The lady is Mary Bain, wife of Leslie Balogh Bain, columnist of The Miami Daily News and WIOD commentator, one of the world's ranking women chess players. For many months she has been spending two nights a week teaching the art of her distinguished game to service men here, sacrificing her own game, incidentally, in so doing.
Teaching anything — constantly playing with inferior opponents — can, in time, have its effect on almost any talent. But in chess, that is particularly true. For chess, besides being a game of enjoyment played by very definite rules and regulations, is first and foremost a game of precision and strategy, of matching wits. And only constant matches with equal, or superior, wit can improve or even keep up to par a good player's excellence.
So that Mary Bain is not merely donating so much time out of a busy week toward the amusement—and even more important, the instruction — of fighting men for whom chess has been made a suggested subject in military schools. She has actually given of her talent, of her own excellence at the game.
Pioneer in Game Here
Every Monday and Thursday night, Mrs. Bain, who pioneered in introducing chess in American women, and who was the first woman to represent the United States in an international chess tournament (Stockholm, 1937), goes to the Miami Beach recreation pier for service men, and teaches chess to soldiers and sailors who gather under her tutelage. Some of course, have played before and are familiar with the game. These Mrs. Bain herself, sometimes plays against, to sharpen the future warriors' wits in tactical and strategic thinking. Some know nothing about chess at all and merely wander in because they've been told that chess is an excellent game for military men to play. These, Mary Bain teaches “from scratch”. She sometimes has to teach some of these rock-bottom starters how to place the pieces on the board, and even at times, the names of the pieces!
Rates High in Tourneys
She won't talk much about herself, this calm-faced, quiet-voiced woman wizard of the chess board. It you didn't know a little something of chess, and didn't happen to know that she is president of the Women's Chess club of New York, and that in England she placed first in the 1937 Centenary Chess Congress in Worcestershire, you might not have obtained the information from her. She also gave exhibitions at Helsinki, Finland, and Oslo, Norway, after placing fifth out of 38 players in the World Championship bout for women in Stockholm, where, by a fluke, she narrowly missed placing second.
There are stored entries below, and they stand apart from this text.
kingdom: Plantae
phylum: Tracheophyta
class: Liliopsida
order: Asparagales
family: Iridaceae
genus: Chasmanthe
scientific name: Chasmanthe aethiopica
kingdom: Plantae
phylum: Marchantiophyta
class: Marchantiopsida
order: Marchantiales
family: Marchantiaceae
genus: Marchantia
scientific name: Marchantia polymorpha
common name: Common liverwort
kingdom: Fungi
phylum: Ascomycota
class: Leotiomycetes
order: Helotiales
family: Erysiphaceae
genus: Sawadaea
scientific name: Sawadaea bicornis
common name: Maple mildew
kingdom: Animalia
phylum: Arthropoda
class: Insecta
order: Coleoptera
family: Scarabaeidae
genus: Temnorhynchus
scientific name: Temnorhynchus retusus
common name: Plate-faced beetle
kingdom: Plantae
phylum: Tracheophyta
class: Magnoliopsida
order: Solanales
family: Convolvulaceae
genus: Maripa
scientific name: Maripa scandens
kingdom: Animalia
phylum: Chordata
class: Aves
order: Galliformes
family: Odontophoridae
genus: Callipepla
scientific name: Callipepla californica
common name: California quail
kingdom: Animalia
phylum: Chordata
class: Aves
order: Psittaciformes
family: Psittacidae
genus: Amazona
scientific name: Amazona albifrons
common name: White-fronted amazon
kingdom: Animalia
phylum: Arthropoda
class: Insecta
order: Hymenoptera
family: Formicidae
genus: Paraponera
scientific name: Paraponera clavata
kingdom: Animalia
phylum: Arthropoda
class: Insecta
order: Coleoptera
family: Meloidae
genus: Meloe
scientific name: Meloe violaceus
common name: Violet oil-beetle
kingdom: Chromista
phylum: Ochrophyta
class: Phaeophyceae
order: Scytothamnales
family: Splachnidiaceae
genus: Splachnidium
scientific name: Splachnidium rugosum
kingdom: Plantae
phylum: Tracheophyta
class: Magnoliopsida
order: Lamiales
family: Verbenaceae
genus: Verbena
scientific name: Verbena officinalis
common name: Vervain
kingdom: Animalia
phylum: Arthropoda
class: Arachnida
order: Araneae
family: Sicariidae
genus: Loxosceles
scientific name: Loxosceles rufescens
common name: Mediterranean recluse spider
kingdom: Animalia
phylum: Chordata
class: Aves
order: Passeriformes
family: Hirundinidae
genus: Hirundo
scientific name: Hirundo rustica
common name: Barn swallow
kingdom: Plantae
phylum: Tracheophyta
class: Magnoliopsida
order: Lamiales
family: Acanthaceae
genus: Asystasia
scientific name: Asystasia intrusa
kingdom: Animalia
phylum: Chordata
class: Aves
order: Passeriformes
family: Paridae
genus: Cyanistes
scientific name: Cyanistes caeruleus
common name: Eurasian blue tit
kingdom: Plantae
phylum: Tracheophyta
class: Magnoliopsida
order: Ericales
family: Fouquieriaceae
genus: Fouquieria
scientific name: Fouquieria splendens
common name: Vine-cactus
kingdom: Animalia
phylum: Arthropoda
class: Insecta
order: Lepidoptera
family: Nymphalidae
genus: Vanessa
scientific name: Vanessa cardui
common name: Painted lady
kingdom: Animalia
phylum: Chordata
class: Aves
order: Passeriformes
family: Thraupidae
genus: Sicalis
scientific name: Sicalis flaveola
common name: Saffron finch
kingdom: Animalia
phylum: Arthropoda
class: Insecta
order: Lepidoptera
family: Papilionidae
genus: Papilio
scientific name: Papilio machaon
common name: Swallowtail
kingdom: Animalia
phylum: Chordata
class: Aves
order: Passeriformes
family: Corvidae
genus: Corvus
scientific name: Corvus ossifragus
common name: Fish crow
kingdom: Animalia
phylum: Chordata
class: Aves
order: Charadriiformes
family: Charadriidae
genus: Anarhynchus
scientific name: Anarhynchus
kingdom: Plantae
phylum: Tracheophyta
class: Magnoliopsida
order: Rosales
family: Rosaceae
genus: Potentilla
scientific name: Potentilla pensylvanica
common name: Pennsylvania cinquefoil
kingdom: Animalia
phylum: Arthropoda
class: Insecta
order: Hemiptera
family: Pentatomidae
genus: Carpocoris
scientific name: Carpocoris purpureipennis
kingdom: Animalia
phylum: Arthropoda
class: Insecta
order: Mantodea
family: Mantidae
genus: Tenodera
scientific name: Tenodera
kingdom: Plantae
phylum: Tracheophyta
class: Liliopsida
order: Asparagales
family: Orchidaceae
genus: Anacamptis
None of these things come out readily when you talk to this generous chess enthusiast who may be seriously impairing her own claims to future chess glories by sharing her art with beginners in khaki and blue. For she prefers to talk about chess rather than herself, to tell you why she considers the game important enough to teach it to every service man who wishes to learn.
Favorite Russian Game
“It teaches a person to think, to act strategically and to develop a tactical acumen,” she explains. “The Russians, for instance, have long since made chess a required subject in schools. All the Russians play chess. And who knows but that this training for generations has not had more than a small part in the splendid Russian battle success?”
Another surprising fact that Mrs. Bain emphasizes is that the Japanese, too, have long had a chess game of their own and that is even more complicated and more “militarized” in its playing than the brand of chess that European or United States players have ever known.